About this task:
Everything in the records below must be repeated exactly, except the pictures.

Provided data:
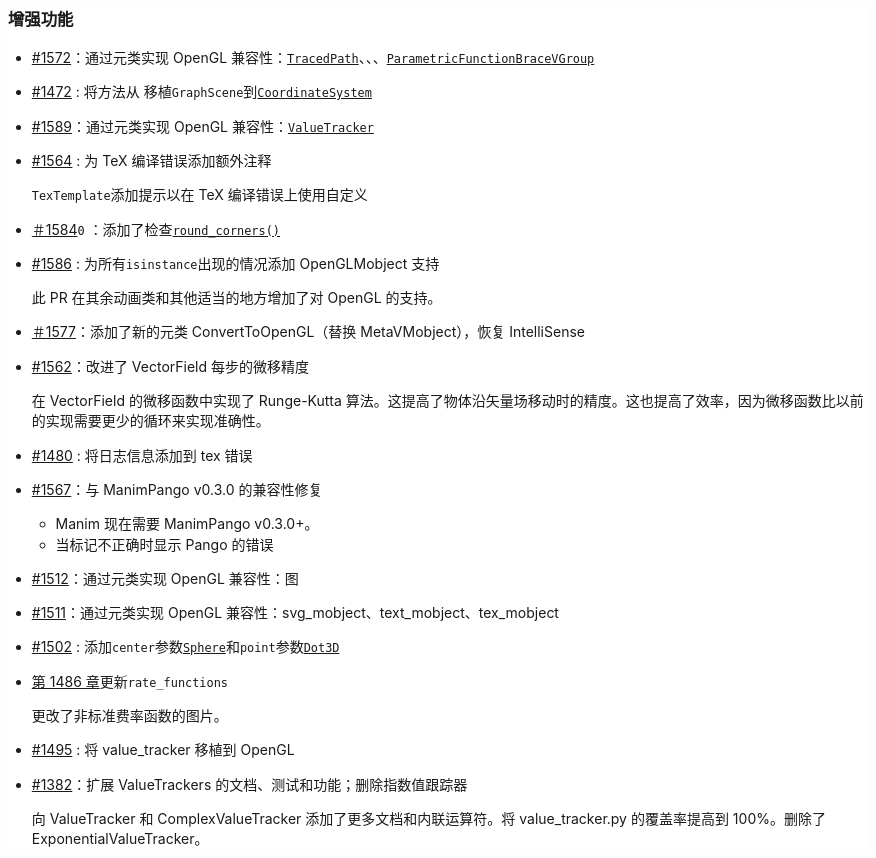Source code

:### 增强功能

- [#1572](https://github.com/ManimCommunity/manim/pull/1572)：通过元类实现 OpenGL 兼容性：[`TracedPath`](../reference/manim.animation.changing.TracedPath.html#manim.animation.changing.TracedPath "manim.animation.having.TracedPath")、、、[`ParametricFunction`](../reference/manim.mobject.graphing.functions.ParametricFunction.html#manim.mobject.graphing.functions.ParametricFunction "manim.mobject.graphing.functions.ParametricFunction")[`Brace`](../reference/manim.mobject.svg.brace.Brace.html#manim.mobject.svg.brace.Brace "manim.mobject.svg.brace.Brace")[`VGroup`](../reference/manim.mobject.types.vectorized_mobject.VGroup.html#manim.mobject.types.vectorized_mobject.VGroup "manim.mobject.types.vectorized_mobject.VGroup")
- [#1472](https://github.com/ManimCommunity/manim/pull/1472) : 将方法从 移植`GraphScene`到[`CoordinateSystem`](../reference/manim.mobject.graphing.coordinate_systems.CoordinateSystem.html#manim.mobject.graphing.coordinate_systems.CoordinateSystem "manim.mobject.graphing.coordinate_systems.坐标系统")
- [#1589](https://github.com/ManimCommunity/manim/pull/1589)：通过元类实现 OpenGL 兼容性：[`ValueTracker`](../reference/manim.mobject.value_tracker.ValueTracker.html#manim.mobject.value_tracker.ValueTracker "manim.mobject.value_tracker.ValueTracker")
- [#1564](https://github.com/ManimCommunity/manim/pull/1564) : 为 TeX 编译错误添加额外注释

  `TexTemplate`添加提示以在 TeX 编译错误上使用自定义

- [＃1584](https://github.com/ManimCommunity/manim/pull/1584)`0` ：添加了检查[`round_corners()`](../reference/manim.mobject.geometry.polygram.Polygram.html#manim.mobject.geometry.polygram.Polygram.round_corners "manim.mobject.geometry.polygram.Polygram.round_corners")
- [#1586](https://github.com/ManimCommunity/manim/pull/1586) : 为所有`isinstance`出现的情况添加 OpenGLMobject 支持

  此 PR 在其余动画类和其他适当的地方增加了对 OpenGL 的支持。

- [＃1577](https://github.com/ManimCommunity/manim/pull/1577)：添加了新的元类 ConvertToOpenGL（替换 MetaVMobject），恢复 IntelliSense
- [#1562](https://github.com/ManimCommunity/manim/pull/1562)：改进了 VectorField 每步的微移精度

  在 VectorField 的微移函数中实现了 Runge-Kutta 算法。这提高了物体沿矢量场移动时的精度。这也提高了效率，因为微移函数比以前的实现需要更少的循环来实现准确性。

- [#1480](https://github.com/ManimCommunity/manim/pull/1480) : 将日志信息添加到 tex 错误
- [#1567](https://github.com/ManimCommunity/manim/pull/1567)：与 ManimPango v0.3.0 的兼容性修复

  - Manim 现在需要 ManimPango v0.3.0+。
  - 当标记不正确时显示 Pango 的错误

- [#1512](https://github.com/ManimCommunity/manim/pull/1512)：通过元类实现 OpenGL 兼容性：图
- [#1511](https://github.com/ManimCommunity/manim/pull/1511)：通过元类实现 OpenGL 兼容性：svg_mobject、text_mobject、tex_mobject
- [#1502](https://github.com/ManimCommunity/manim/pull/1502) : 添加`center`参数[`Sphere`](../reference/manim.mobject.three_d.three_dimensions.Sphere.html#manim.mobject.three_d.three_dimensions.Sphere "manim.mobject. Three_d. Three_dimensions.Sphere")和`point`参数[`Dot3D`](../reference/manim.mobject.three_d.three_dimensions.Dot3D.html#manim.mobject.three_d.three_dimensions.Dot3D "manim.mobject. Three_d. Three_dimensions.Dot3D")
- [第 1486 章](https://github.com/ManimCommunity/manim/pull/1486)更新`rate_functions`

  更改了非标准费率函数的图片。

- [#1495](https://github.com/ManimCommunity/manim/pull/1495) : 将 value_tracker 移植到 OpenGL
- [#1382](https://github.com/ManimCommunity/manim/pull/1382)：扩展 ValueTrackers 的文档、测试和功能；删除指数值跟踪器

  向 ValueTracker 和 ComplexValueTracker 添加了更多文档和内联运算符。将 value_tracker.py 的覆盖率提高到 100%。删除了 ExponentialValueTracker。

Worked solution:
Source code

:### 增强功能

- [#1572](https://github.com/ManimCommunity/manim/pull/1572)：通过元类实现 OpenGL 兼容性：[`TracedPath`](../reference/manim.animation.changing.TracedPath.html#manim.animation.changing.TracedPath "manim.animation.having.TracedPath")、、、[`ParametricFunction`](../reference/manim.mobject.graphing.functions.ParametricFunction.html#manim.mobject.graphing.functions.ParametricFunction "manim.mobject.graphing.functions.ParametricFunction")[`Brace`](../reference/manim.mobject.svg.brace.Brace.html#manim.mobject.svg.brace.Brace "manim.mobject.svg.brace.Brace")[`VGroup`](../reference/manim.mobject.types.vectorized_mobject.VGroup.html#manim.mobject.types.vectorized_mobject.VGroup "manim.mobject.types.vectorized_mobject.VGroup")
- [#1472](https://github.com/ManimCommunity/manim/pull/1472) : 将方法从 移植`GraphScene`到[`CoordinateSystem`](../reference/manim.mobject.graphing.coordinate_systems.CoordinateSystem.html#manim.mobject.graphing.coordinate_systems.CoordinateSystem "manim.mobject.graphing.coordinate_systems.坐标系统")
- [#1589](https://github.com/ManimCommunity/manim/pull/1589)：通过元类实现 OpenGL 兼容性：[`ValueTracker`](../reference/manim.mobject.value_tracker.ValueTracker.html#manim.mobject.value_tracker.ValueTracker "manim.mobject.value_tracker.ValueTracker")
- [#1564](https://github.com/ManimCommunity/manim/pull/1564) : 为 TeX 编译错误添加额外注释

  `TexTemplate`添加提示以在 TeX 编译错误上使用自定义

- [＃1584](https://github.com/ManimCommunity/manim/pull/1584)`0` ：添加了检查[`round_corners()`](../reference/manim.mobject.geometry.polygram.Polygram.html#manim.mobject.geometry.polygram.Polygram.round_corners "manim.mobject.geometry.polygram.Polygram.round_corners")
- [#1586](https://github.com/ManimCommunity/manim/pull/1586) : 为所有`isinstance`出现的情况添加 OpenGLMobject 支持

  此 PR 在其余动画类和其他适当的地方增加了对 OpenGL 的支持。

- [＃1577](https://github.com/ManimCommunity/manim/pull/1577)：添加了新的元类 ConvertToOpenGL（替换 MetaVMobject），恢复 IntelliSense
- [#1562](https://github.com/ManimCommunity/manim/pull/1562)：改进了 VectorField 每步的微移精度

  在 VectorField 的微移函数中实现了 Runge-Kutta 算法。这提高了物体沿矢量场移动时的精度。这也提高了效率，因为微移函数比以前的实现需要更少的循环来实现准确性。

- [#1480](https://github.com/ManimCommunity/manim/pull/1480) : 将日志信息添加到 tex 错误
- [#1567](https://github.com/ManimCommunity/manim/pull/1567)：与 ManimPango v0.3.0 的兼容性修复

  - Manim 现在需要 ManimPango v0.3.0+。
  - 当标记不正确时显示 Pango 的错误

- [#1512](https://github.com/ManimCommunity/manim/pull/1512)：通过元类实现 OpenGL 兼容性：图
- [#1511](https://github.com/ManimCommunity/manim/pull/1511)：通过元类实现 OpenGL 兼容性：svg_mobject、text_mobject、tex_mobject
- [#1502](https://github.com/ManimCommunity/manim/pull/1502) : 添加`center`参数[`Sphere`](../reference/manim.mobject.three_d.three_dimensions.Sphere.html#manim.mobject.three_d.three_dimensions.Sphere "manim.mobject. Three_d. Three_dimensions.Sphere")和`point`参数[`Dot3D`](../reference/manim.mobject.three_d.three_dimensions.Dot3D.html#manim.mobject.three_d.three_dimensions.Dot3D "manim.mobject. Three_d. Three_dimensions.Dot3D")
- [第 1486 章](https://github.com/ManimCommunity/manim/pull/1486)更新`rate_functions`

  更改了非标准费率函数的图片。

- [#1495](https://github.com/ManimCommunity/manim/pull/1495) : 将 value_tracker 移植到 OpenGL
- [#1382](https://github.com/ManimCommunity/manim/pull/1382)：扩展 ValueTrackers 的文档、测试和功能；删除指数值跟踪器

  向 ValueTracker 和 ComplexValueTracker 添加了更多文档和内联运算符。将 value_tracker.py 的覆盖率提高到 100%。删除了 ExponentialValueTracker。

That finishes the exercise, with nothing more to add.